An essential step is the taxonomic classification of sequence fragments. We describe a web server for the taxonomic assignment of metagenome sequences with PhyloPythiaS. PhyloPythiaS is a fast and accurate sequence composition-based classifier that utilizes the hierarchical relationships between clades.

Taxonomic assignments with the web server can be made with a generic model, or with sample-specific models that users can specify and create. Several interactive visualization modes and multiple download formats allow quick and convenient analysis and downstream processing of taxonomic assignments.

Here, we demonstrate usage of our web server by taxonomic assignment of metagenome samples from an acidophilic biofilm community Web assignment an acid mine and of a microbial community from cow rumen. Introduction A metagenome sequence sample is obtained by sequencing the DNA of a mixture of microorganisms from an environment of interest [1].

Identification of the taxonomic affiliation of DNA sequences, either for individual reads or assembled contigs, is an essential step prior to further analysis, such as characterization of the functional and metabolic capabilities of the sequenced microbial community [2].

Various taxonomic assignment methods exist, which can be divided into three categories: Sequence composition based methods use short substrings k-mers to represent a sequence as a vector of fixed length, which is used to assess similarity among sequences.

Sequence alignment and phylogeny-based methods use sequence similarity as a measure of evolutionary relatedness between sequences. This approach is computationally more expensive compared to sequence composition, and thus requires more hardware resources for analysis of large datasets.

Hybrid methods combine information from both sequence composition and alignment to assess similarity between sequences. From another perspective, taxonomic assignment methods can be categorized as either unsupervised or Web assignment methods.

Unsupervised methods cluster the sequences based on a similarity measure and then assign a taxonomic affiliation to the clusters. Supervised methods, on the other hand, infer a taxonomic model using sequences of known taxonomic origin, which are then used for taxonomic assignment of novel metagenome sequences.

Given that sufficient reference data for modeling are available, supervised methods are likely to be more accurate in taxonomic assignment than clustering techniques, as the effect of non-taxonomic signals, such as guanine and cytosine strand biases, on taxonomic assignment is minimized during model induction.

Recently we developed a new method PhyloPythiaS, which is a successor to the previously published software PhyloPythia [8][9].

PhyloPythiaS exhibits high prediction accuracy and allows a rapid analysis of datasets with several hundred mega-bases or giga-bases. PhyloPythiaS was benchmarked on simulated and real data sets and shows good predictive performance.

PhyloPythiaS shows notably reduced execution times in comparison to MEGAN [4] and PhymmBL [5] fold and fold respectively on a 13 Mb assembled metagenome sampleas no similarity searches are performed against large databases.
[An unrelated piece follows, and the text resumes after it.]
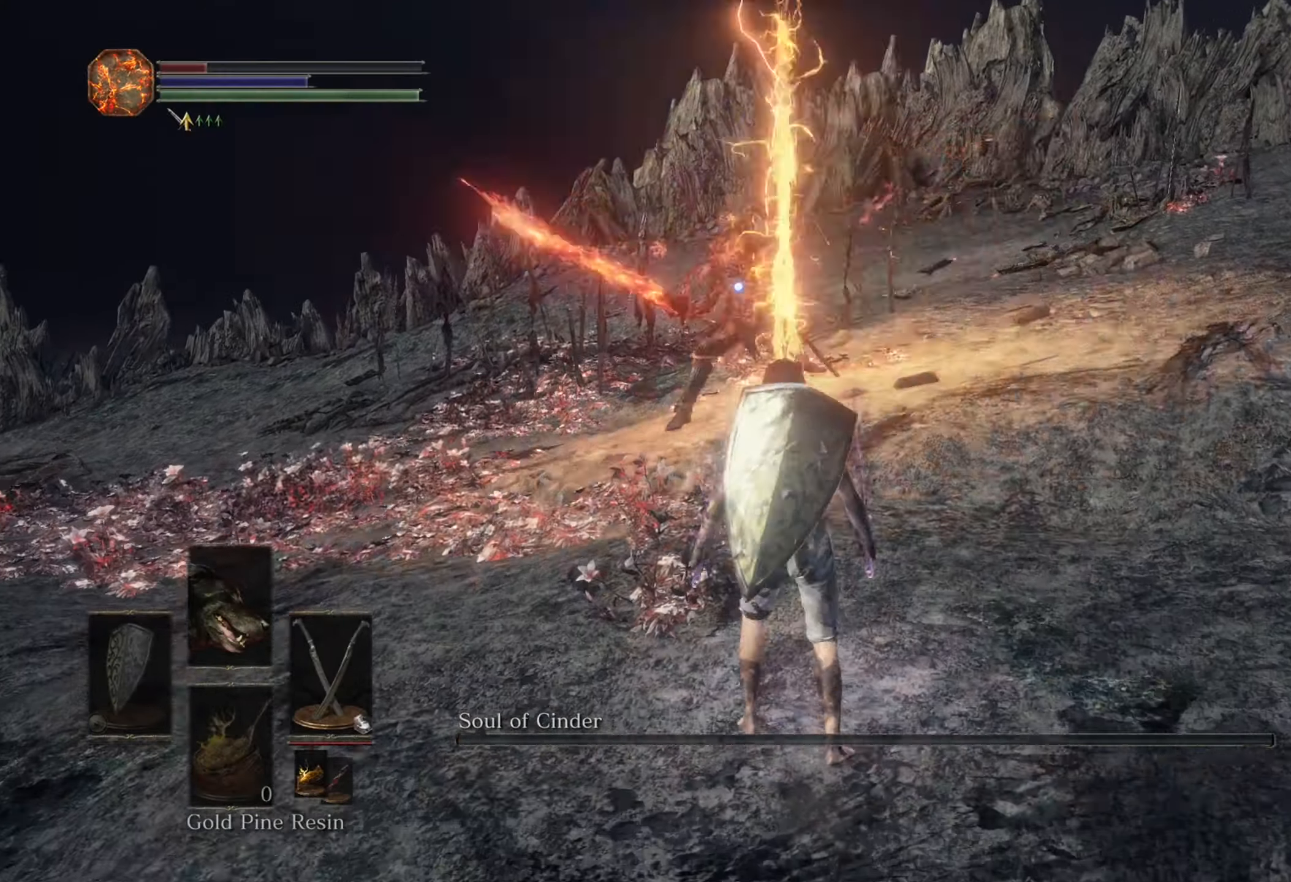
{"dt_ms": 500, "buttons": [], "left_stick": "down-left", "right_stick": "center", "events": [[167, "left_stick", "down-left"]]}
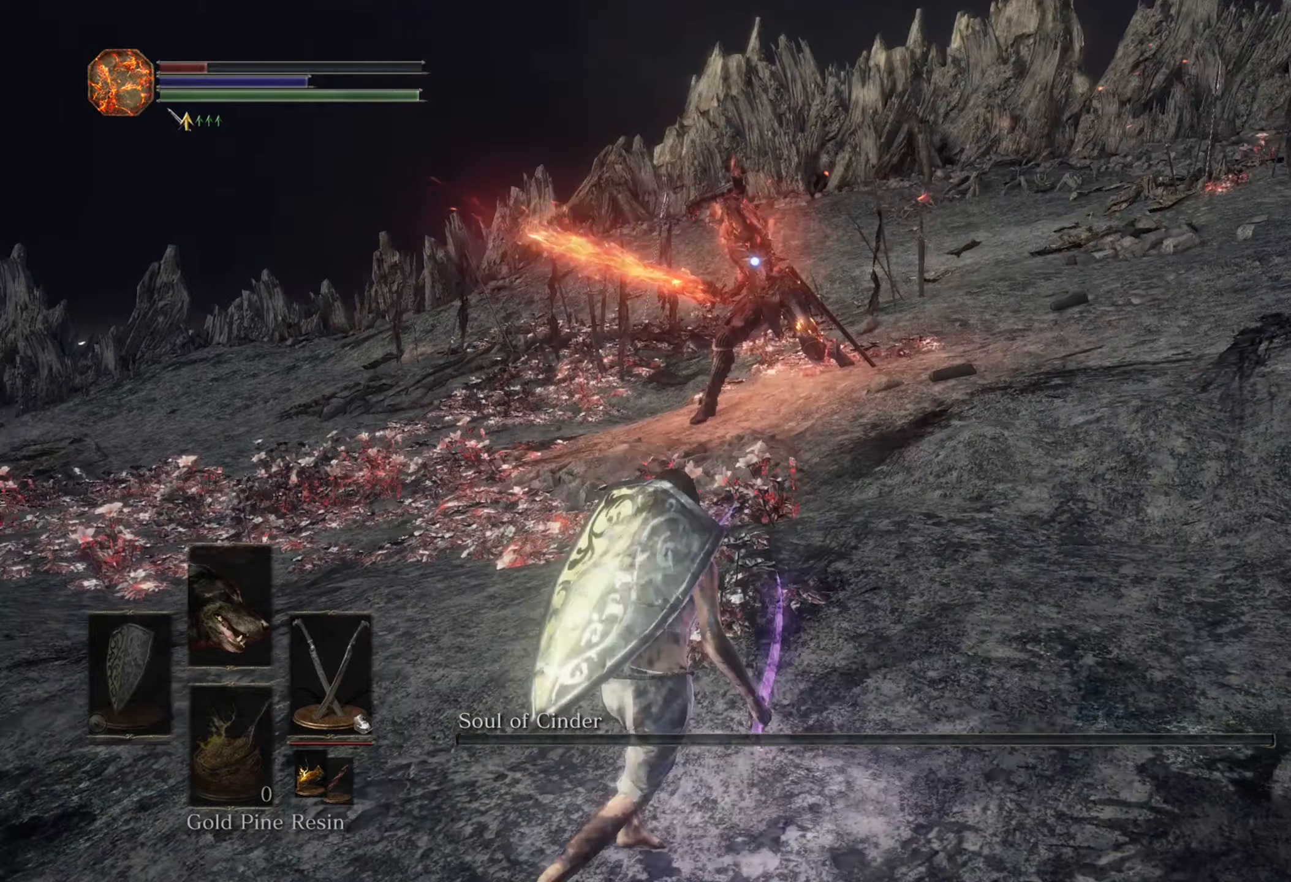
{"dt_ms": 500, "buttons": [], "left_stick": "right", "right_stick": "center", "events": [[34, "left_stick", "down"], [134, "left_stick", "down-right"], [367, "left_stick", "right"]]}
It also shows better predictive performance on both simulated and real metagenome samples, in particular when limited amount of reference sequences from particular species are available approximately kb.

While for short fragments, all methods perform less favorably than for fragments of 1 kb in length or more [2]similarity-based assignment with MEGAN has the lowest error rate for short fragments.

PhyloPythiaS is freely available for non-commercial users and can be installed on a Linux-based machine [8]. PhyloPythiaS can be used in two different modes — generic and sample-specific. The generic model is suitable for the analysis of a metagenome sample, if no further information on the sample's taxonomic composition or relevant reference data are available.

Assignment accuracy can be improved by creation and use of a sample-specific model, which includes clades for the abundant sample population that are inferred from the appropriate reference sequences.

A sample-specific model is inferred from public sequence data combined with sequences with known taxonomic affiliation identified from the metagenome sample, along with a customized taxonomy.

If a better match to the taxa in the metagenome sample is achieved, sample-specific models exhibit higher predictive accuracy, and have improved resolution to low-ranking clades and higher coverage in terms of assigned sequences compared to the generic model.

Here we present a web server for taxonomic sequence assignment for web-based use of PhyloPythiaS. The underlying functionality of the software is as we have described it before.

Furthermore, they allow a visual presentation of results for a quick overview and exploration of data sets. Our server is unique in that it provides the ability to construct and use sample-specific models, besides enabling assignment with generic models.

We illustrate taxonomic metagenome assignment with the generic and sample-specific modes of the web server by analyzing metagenome samples of an acidophilic biofilm community from acid mine drainage AMD [13] and of a cow rumen microbial community [14].

Results We demonstrate the functionality of the web server based on a taxonomic assignment of two metagenome sequence samples. For performance analysis, we assessed the consistency and taxonomic distance of assignments, as defined in [8].

A prediction for a sequence fragment was considered to be consistent if the fragment was either assigned to the correct clade or to a parental clade of the correct taxonomic label.